Dale Bachman, chairman and CEO of Bachman’s, Inc., remembers only dimly a conversation we had on the second-to-last night of 1998, when I explained to him why Santa Claus is dressed in red. It’s just as well that his memory isn’t clearer, because my explanation was wrong.
Santa—he’s an old friend of mine, so I can refer to him by his first name—wears red, I told him, because the first color portraits of Santa were commissioned by the Coca-Cola Company, and red was already Coke’s trademark color. I thought Bachman would be interested—and he did seem to be—because in billboards, Bachman’s had portrayed Santa wearing purple, Bachman’s trademark color.
Now, I wasn’t making it up. I had read about Santa’s appearance in a pre-Christmas wire-service feature in the Minneapolis Star Tribune, which had been unequivocal about Coca- Cola’s role in our image of Santa. But I have since conducted research of my own—serious, scholarly research using Google—and found that Santa wore red long before he was depicted drinking Coke.
He has been depicted in more ways, perhaps, than any other character in history. Although his gift-giving beneficence has remained constant, Santa has been drawn, sculpted, molded, painted, and projected through the centuries as everything from a tall, gaunt, ash-covered man to an enigmatic sad sack to a pipe-smoking elf. The elf image got a boost in 1823 with the publication of the poem now known as “The Night Before Christmas.” (“His eyes—how they twinkled! His dimples, how merry!”) It was not until the American Civil War and the publication of several black-and-white drawings by cartoonist Thomas Nast in Harper’s Weekly that Santa’s image as a rotund, life-size, cheerful gift giver took hold.
Beginning in 1931, Haddon Sundblom, an artist commissioned by Coca-Cola, painted a series of holiday ads that showed Santa as friendly, pleasantly plump, and thirsty for a soft drink that had previously been regarded as a warm-weather beverage. Sundblom painted Santa for the next 33 years and, asserts Coca-Cola on its Web site, “actually helped shape the modern-day image of Santa.”
But not the color of his suit.
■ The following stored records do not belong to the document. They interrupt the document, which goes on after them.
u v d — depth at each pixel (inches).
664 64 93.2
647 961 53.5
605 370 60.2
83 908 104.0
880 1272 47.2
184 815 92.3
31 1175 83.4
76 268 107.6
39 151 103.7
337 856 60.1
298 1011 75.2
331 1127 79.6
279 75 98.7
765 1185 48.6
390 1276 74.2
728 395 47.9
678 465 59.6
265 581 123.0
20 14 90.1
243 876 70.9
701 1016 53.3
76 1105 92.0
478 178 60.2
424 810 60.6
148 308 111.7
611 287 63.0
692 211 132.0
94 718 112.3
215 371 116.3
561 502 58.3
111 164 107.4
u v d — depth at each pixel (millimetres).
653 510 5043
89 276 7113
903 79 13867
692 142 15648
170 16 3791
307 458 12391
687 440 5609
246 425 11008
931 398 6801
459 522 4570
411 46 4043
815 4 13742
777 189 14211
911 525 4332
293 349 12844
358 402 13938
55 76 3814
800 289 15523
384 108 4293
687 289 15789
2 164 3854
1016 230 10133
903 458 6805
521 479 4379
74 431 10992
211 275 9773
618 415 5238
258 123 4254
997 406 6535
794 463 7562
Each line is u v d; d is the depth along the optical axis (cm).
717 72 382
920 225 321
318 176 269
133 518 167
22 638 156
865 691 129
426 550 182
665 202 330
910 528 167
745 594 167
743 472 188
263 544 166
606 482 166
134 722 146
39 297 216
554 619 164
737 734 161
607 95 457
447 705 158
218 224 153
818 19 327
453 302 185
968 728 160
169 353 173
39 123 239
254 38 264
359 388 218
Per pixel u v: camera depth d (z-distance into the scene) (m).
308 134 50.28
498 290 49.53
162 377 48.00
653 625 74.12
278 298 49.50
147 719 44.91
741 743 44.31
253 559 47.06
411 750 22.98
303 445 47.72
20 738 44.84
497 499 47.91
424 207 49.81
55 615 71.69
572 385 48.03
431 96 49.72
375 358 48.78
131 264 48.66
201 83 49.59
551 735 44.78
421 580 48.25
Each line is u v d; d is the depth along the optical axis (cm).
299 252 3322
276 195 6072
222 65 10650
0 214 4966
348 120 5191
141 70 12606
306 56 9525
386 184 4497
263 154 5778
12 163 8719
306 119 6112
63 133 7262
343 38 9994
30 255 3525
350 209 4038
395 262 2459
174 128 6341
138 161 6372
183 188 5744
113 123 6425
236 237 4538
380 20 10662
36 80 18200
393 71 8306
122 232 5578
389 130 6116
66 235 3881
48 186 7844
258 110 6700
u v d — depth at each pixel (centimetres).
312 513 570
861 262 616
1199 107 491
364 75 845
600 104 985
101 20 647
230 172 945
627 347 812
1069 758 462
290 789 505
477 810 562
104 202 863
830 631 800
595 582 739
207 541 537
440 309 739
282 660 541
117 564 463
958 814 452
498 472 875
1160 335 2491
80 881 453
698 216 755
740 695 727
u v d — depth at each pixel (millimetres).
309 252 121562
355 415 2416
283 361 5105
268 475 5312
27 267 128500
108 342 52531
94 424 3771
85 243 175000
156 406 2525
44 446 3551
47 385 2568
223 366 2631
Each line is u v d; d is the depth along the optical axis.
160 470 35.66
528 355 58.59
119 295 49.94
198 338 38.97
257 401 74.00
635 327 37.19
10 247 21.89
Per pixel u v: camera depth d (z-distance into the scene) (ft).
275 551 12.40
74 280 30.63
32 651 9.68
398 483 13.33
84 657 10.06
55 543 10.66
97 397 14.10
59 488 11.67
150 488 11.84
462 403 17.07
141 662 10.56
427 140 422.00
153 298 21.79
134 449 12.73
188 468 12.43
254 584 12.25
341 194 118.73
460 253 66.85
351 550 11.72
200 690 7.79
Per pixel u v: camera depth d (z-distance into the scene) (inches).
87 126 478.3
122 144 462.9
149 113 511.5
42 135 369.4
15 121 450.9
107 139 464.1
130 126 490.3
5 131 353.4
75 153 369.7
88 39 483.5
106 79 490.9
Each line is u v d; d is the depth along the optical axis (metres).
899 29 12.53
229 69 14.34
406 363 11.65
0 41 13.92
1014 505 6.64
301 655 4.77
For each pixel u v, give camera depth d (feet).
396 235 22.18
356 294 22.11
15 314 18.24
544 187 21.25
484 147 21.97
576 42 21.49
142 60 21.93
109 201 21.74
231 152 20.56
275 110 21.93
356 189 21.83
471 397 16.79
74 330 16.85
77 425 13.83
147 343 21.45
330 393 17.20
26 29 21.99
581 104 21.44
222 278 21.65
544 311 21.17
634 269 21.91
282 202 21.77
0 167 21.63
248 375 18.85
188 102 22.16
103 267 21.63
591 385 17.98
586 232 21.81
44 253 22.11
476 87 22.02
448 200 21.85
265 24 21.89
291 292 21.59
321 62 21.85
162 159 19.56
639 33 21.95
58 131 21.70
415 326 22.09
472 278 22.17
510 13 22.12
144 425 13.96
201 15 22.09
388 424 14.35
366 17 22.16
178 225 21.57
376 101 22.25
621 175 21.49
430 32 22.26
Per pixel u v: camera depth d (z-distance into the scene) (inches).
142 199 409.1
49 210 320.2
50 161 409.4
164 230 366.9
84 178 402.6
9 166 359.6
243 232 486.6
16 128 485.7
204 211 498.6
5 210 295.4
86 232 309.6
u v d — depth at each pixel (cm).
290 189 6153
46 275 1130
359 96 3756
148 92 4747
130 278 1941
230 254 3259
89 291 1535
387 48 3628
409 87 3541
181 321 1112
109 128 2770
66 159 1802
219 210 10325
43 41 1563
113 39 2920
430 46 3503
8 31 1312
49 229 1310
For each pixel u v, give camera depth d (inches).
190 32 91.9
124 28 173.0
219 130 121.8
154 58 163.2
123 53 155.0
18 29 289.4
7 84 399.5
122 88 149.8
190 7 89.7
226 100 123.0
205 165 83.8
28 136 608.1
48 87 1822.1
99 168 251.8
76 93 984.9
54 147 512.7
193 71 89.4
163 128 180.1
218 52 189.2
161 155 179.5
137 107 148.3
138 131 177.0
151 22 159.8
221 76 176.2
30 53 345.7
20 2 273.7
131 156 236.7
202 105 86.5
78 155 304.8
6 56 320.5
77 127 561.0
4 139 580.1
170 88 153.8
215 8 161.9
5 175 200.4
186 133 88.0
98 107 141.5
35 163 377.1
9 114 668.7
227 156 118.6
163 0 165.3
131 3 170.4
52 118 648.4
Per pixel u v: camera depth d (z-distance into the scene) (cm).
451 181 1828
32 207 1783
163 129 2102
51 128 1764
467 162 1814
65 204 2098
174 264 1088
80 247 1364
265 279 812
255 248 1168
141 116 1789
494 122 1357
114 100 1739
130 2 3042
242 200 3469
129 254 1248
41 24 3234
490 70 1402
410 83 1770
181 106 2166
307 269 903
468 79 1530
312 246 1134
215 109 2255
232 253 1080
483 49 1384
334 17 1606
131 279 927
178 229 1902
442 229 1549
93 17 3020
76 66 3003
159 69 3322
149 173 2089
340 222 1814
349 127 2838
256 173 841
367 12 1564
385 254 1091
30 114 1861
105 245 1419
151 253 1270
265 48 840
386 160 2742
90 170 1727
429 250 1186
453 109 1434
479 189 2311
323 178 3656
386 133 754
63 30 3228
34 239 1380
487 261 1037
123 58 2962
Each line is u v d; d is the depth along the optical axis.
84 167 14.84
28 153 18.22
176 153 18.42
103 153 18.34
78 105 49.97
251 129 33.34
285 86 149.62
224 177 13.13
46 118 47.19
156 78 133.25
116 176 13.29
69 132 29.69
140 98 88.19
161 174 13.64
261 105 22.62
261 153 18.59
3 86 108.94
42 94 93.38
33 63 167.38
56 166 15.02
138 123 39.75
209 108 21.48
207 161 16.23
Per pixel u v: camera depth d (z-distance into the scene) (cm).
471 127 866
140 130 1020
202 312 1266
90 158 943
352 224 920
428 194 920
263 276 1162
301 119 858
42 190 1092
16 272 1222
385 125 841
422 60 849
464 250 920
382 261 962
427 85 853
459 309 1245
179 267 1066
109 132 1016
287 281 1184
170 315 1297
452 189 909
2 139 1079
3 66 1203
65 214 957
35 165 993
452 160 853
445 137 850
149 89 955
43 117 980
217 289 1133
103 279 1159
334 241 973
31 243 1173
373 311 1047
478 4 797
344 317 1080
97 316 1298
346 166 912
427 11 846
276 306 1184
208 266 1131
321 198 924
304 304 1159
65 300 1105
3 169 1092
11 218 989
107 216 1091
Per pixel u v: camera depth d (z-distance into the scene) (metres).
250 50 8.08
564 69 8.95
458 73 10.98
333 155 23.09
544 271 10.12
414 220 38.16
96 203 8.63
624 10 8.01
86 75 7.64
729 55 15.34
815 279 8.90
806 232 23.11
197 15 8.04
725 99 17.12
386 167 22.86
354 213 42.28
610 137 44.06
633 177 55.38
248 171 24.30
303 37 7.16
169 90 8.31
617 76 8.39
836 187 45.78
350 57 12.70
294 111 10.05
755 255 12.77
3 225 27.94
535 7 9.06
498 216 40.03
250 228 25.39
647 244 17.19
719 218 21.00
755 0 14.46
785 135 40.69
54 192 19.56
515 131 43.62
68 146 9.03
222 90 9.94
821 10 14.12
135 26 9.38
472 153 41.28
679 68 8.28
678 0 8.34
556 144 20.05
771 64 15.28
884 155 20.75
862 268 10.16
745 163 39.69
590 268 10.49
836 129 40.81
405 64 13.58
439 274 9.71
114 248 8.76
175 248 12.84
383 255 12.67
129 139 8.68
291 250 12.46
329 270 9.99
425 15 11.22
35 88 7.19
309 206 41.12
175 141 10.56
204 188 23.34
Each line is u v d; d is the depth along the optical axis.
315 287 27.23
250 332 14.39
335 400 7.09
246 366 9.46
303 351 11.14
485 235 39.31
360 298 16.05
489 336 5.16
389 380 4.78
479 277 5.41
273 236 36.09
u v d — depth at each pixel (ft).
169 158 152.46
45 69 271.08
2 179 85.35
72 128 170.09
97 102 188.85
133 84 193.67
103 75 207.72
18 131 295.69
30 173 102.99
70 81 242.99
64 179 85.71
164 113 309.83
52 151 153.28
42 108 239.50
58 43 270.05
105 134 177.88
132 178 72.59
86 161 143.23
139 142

At the turn of the 20th century and before, Santa had been shown wearing red in a variety of venues. An artist named Reginald Birch painted him in a red suit with white fur trim for the cover of a 1906 magazine called St. Nicholas For Young Folks. Norman Rockwell showed him—surrounded by helpful elves—in red in the Saturday Evening Post in 1922. N. C. Wyeth showed him in a red suit in a print called Old Kris in 1925. Even Cola-Cola concedes (again, on its Web site) that it is “a common misconception that Santa wears a red coat because red is the color of Cola-Cola.”